11/27/2015 2:35:13 PM

A week ago today, my beautiful little man, the love of my life , Tabasco, (maltese) was running and jumping around like a puppy. He was 12 years and 4 months old. I had always prided myself on how healthy and amazing he was and fed him organically. About an hour after lunch he came over to me and gave me the strangest look ever and then wanted to go outside away from me hovering over the grass in a strange position. Of course I made an emergency vet visit and after 4 hours there, i was sent to a specialty group where they could take an echo cardiogram and ultrasound. We arrived there and he was collapsing and vomiting. The Cardiologist came back within 10 minutes and told me he had Hemangiosarcoma, and that even trying to remove the fluid was terribly risky because the tumor was where they would put the needle to drain the fluid.
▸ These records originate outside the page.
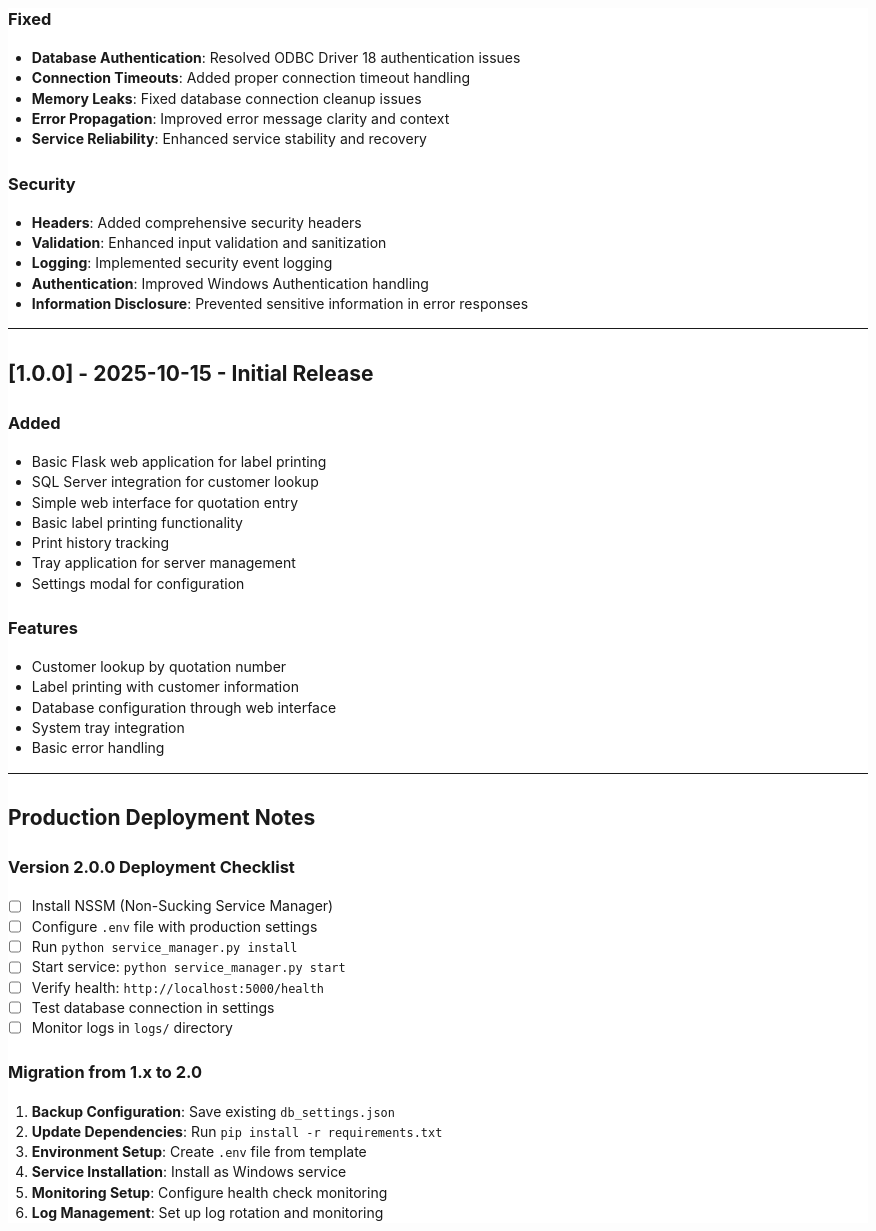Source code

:### Fixed
- **Database Authentication**: Resolved ODBC Driver 18 authentication issues
- **Connection Timeouts**: Added proper connection timeout handling
- **Memory Leaks**: Fixed database connection cleanup issues
- **Error Propagation**: Improved error message clarity and context
- **Service Reliability**: Enhanced service stability and recovery

### Security
- **Headers**: Added comprehensive security headers
- **Validation**: Enhanced input validation and sanitization  
- **Logging**: Implemented security event logging
- **Authentication**: Improved Windows Authentication handling
- **Information Disclosure**: Prevented sensitive information in error responses

---

## [1.0.0] - 2025-10-15 - Initial Release

### Added
- Basic Flask web application for label printing
- SQL Server integration for customer lookup
- Simple web interface for quotation entry
- Basic label printing functionality
- Print history tracking
- Tray application for server management
- Settings modal for configuration

### Features
- Customer lookup by quotation number
- Label printing with customer information
- Database configuration through web interface
- System tray integration
- Basic error handling

---

## Production Deployment Notes

### Version 2.0.0 Deployment Checklist
- [ ] Install NSSM (Non-Sucking Service Manager)
- [ ] Configure `.env` file with production settings
- [ ] Run `python service_manager.py install`
- [ ] Start service: `python service_manager.py start`
- [ ] Verify health: `http://localhost:5000/health`
- [ ] Test database connection in settings
- [ ] Monitor logs in `logs/` directory

### Migration from 1.x to 2.0
1. **Backup Configuration**: Save existing `db_settings.json`
2. **Update Dependencies**: Run `pip install -r requirements.txt`
3. **Environment Setup**: Create `.env` file from template
4. **Service Installation**: Install as Windows service
5. **Monitoring Setup**: Configure health check monitoring
6. **Log Management**: Set up log rotation and monitoring
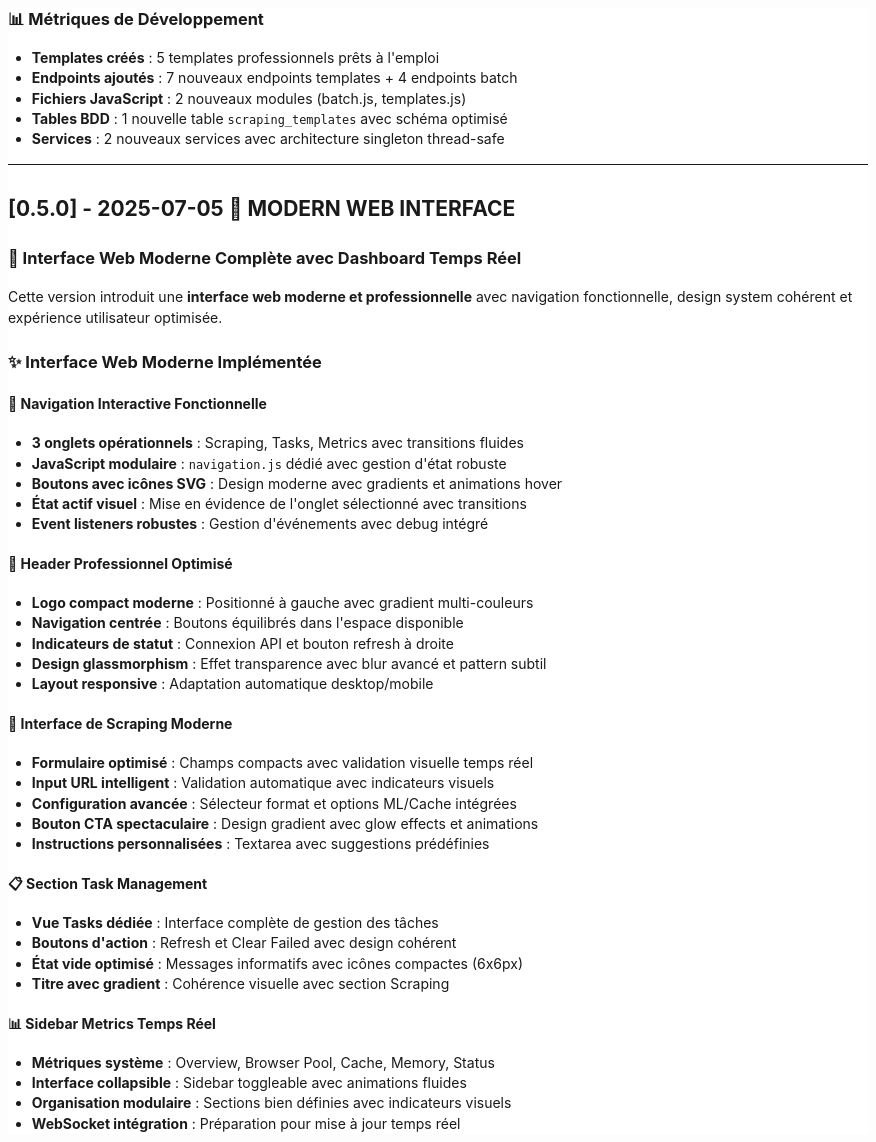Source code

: ### 📊 Métriques de Développement

- **Templates créés** : 5 templates professionnels prêts à l'emploi
- **Endpoints ajoutés** : 7 nouveaux endpoints templates + 4 endpoints batch
- **Fichiers JavaScript** : 2 nouveaux modules (batch.js, templates.js)
- **Tables BDD** : 1 nouvelle table `scraping_templates` avec schéma optimisé
- **Services** : 2 nouveaux services avec architecture singleton thread-safe

---

## [0.5.0] - 2025-07-05 🎨 MODERN WEB INTERFACE

### 🎯 Interface Web Moderne Complète avec Dashboard Temps Réel

Cette version introduit une **interface web moderne et professionnelle** avec navigation fonctionnelle, design system cohérent et expérience utilisateur optimisée.

### ✨ Interface Web Moderne Implémentée

#### 🚀 Navigation Interactive Fonctionnelle
- **3 onglets opérationnels** : Scraping, Tasks, Metrics avec transitions fluides
- **JavaScript modulaire** : `navigation.js` dédié avec gestion d'état robuste
- **Boutons avec icônes SVG** : Design moderne avec gradients et animations hover
- **État actif visuel** : Mise en évidence de l'onglet sélectionné avec transitions
- **Event listeners robustes** : Gestion d'événements avec debug intégré

#### 🎨 Header Professionnel Optimisé
- **Logo compact moderne** : Positionné à gauche avec gradient multi-couleurs
- **Navigation centrée** : Boutons équilibrés dans l'espace disponible  
- **Indicateurs de statut** : Connexion API et bouton refresh à droite
- **Design glassmorphism** : Effet transparence avec blur avancé et pattern subtil
- **Layout responsive** : Adaptation automatique desktop/mobile

#### 📝 Interface de Scraping Moderne
- **Formulaire optimisé** : Champs compacts avec validation visuelle temps réel
- **Input URL intelligent** : Validation automatique avec indicateurs visuels
- **Configuration avancée** : Sélecteur format et options ML/Cache intégrées
- **Bouton CTA spectaculaire** : Design gradient avec glow effects et animations
- **Instructions personnalisées** : Textarea avec suggestions prédéfinies

#### 📋 Section Task Management
- **Vue Tasks dédiée** : Interface complète de gestion des tâches
- **Boutons d'action** : Refresh et Clear Failed avec design cohérent
- **État vide optimisé** : Messages informatifs avec icônes compactes (6x6px)
- **Titre avec gradient** : Cohérence visuelle avec section Scraping

#### 📊 Sidebar Metrics Temps Réel
- **Métriques système** : Overview, Browser Pool, Cache, Memory, Status
- **Interface collapsible** : Sidebar toggleable avec animations fluides
- **Organisation modulaire** : Sections bien définies avec indicateurs visuels
- **WebSocket intégration** : Préparation pour mise à jour temps réel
I was given the most hopeless prognosis and was in horrifying shock. I had to make the decision to take him back home only to die within hours or days. After almost fainting, I got a hold of myself and remembered that I made a promise to myself and to him, that I would never ever let him suffer. I held him in a dimly lit room and watched him peacefully drift off to sleep after a quick injection. I have never known such pain and I actually do not know how to go on without him. He was literally attached to my body at all times. The only thing that is giving me any sense of will right now is that there are others out there who have gone through or are going through the same thing. i have never known such love and the loss is unbearable.